The 45-year-old English and social studies teacher sports a jacket from Texas A&M-Corpus Christi, of which she’s a proud 2001 graduate.
The jacket is also a reminder that, despite her $50,000 annual teacher’s salary and a second job as a supermarket cashier, she long has been delinquent on the $300-a-month payments on her 30-year student loan, leaving a debt in the high five digits.
“We’re not making a living wage. Teachers, especially single teachers trying to live off our salary, are going paycheck to paycheck,” she says. “I make enough for basics – bills, groceries – and that’s it. No extra money for anything else, like getting my nails done or buying new clothes.”
She’s a single mother. Three years ago, one of her two kids qualified for reduced-price school lunches. “I’m a teacher. And I qualified for reduced lunch. What does that say?”
It says she’s thinking about leaving her calling.
Phoenix
As Rebecca Garelli drives up to Sevilla Elementary School-West, her Nissan sedan’s stickers make the car look like a political billboard: “#StillInvested … #RedForEd …. #EdWave2018 … #RememberInNovember”
In March, this 37-year-old middle school science teacher started a Facebook page that helped spark the teachers’ uprising in the state. Today, her tank top is bright red – the movement’s signature color. At home she has a drawer of red shirts, a couple of red blouses and a red dress.
She’s driven an hour from her home at the other corner of the metropolitan area. Her long commute helps explain her activism.
Her family moved here from Chicago two years ago for the Southwestern lifestyle.

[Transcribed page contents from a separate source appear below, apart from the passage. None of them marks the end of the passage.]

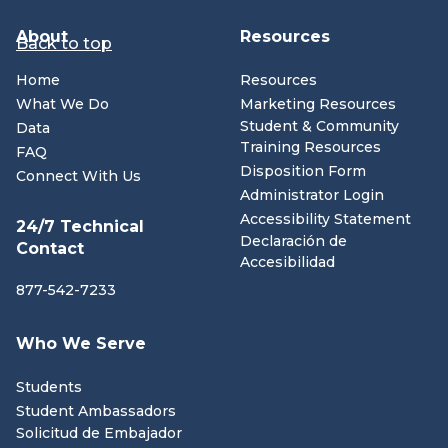
About
Resources
Back to top
Home
Resources
What We Do
Marketing Resources
Student & Community
Data
Training Resources
FAQ
Disposition Form
Connect With Us
Administrator Login
Accessibility Statement
24/7 Technical
Declaración de
Contact
Accesibilidad
877-542-7233
Who We Serve
Students
Student Ambassadors
Solicitud de Embajador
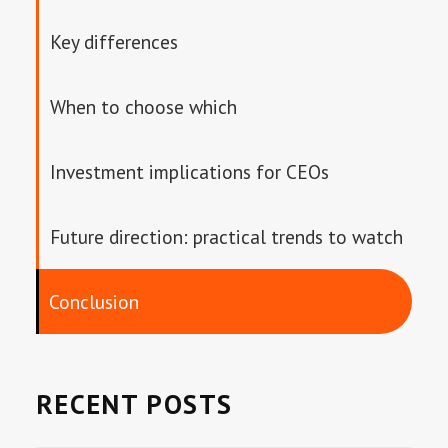
Key differences
When to choose which
Investment implications for CEOs
Future direction: practical trends to watch
Conclusion
RECENT POSTS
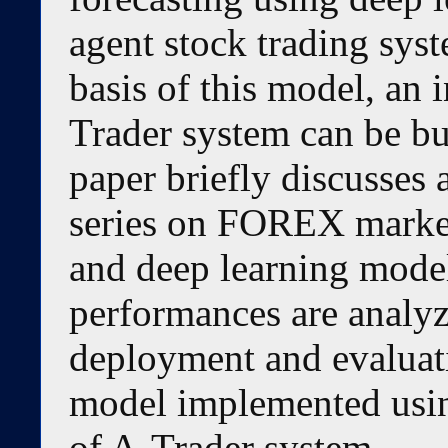
agent stock trading sys
basis of this model, an 
Trader system can be bui
paper briefly discusses 
series on FOREX market
and deep learning models
performances are analyze
deployment and evaluati
model implemented usin
of A-Trader system.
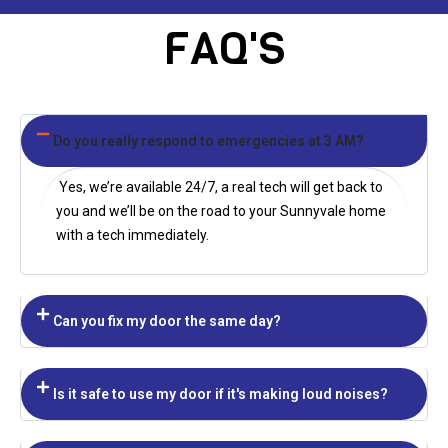
FAQ'S
Do you really respond to emergencies at 3 AM?
Yes, we’re available 24/7, a real tech will get back to
you and we’ll be on the road to your
Sunnyvale
home
with a tech immediately.
Can you fix my door the same day?
Is it safe to use my door if it's making loud noises?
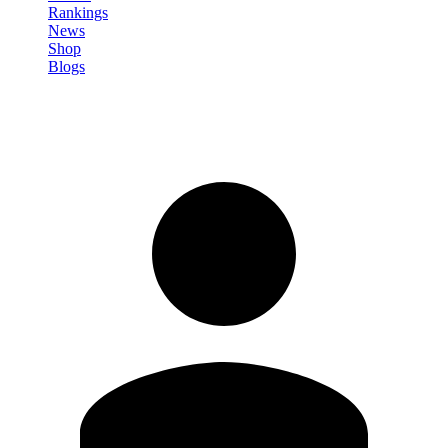
Rankings
News
Shop
Blogs
Sign in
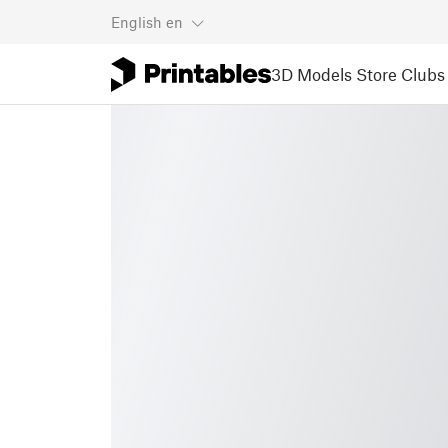
English
en
3D Models
Store
Clubs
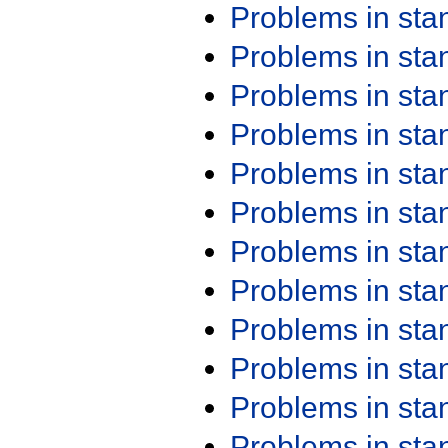
Problems in st
Problems in st
Problems in st
Problems in st
Problems in st
Problems in st
Problems in st
Problems in st
Problems in st
Problems in st
Problems in st
Problems in st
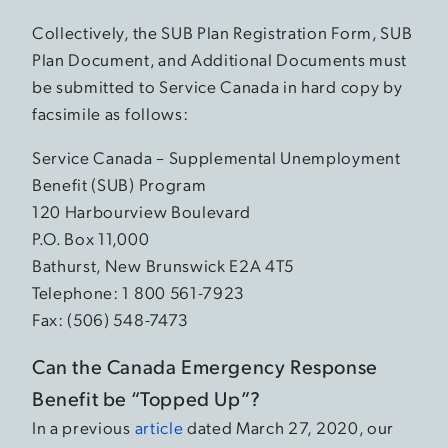
Collectively, the SUB Plan Registration Form, SUB
Plan Document, and Additional Documents must
be submitted to Service Canada in hard copy by
facsimile as follows:
Service Canada – Supplemental Unemployment
Benefit (SUB) Program
120 Harbourview Boulevard
P.O. Box 11,000
Bathurst, New Brunswick E2A 4T5
Telephone: 1 800 561-7923
Fax: (506) 548-7473
Can the Canada Emergency Response
Benefit be “Topped Up”?
In a previous
article
dated March 27, 2020, our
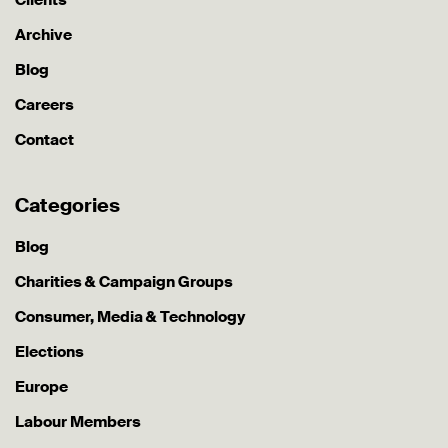
Archive
Blog
Careers
Contact
Categories
Blog
Charities & Campaign Groups
Consumer, Media & Technology
Elections
Europe
Labour Members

When she interviewed for teaching jobs, she was startled: “On average, I was going to take a $35,000 pay cut.”
So she took a relatively well-paying job a relatively long way from home in a school with relatively large class sizes.
And it’s exhausting her.
ABSENT: Teachers who aren’t teaching
Some teachers are not teaching on this day, for reasons that underlie the profession’s crisis.
Halston Drennan, 32, is in class at the University of Wyoming, where he’s pursuing a bachelor’s degree in chemical engineering. He resigned at the end of the past school year as a high school math teacher in Fort Collins, Colorado, where after three years, he was making $39,000. He loved teaching but realized he’d never be able to afford to buy a home. Unless, his mother told him, “you marry up.”
Amber Ball, 26, is driving back to Columbia, a tiny town (pop. 390) in northeast Louisiana where she teaches junior high language arts. No school today – her financially strapped district is on a four-day week to save money. That’s good, because she gets a three-day weekend. And it’s bad, because she takes home just $2,300 a month, even though she has a master’s degree.
Luis Martinez, 35, is not teaching his two Spanish classes today at West Shores High in Salton City, California. He arrived at the remote desert school to find that a security officer was out and that he had to take his place. He’s frustrated. In such cases, “We’re supposed to have a plan.” Now he has to arrange a sub for his own classes.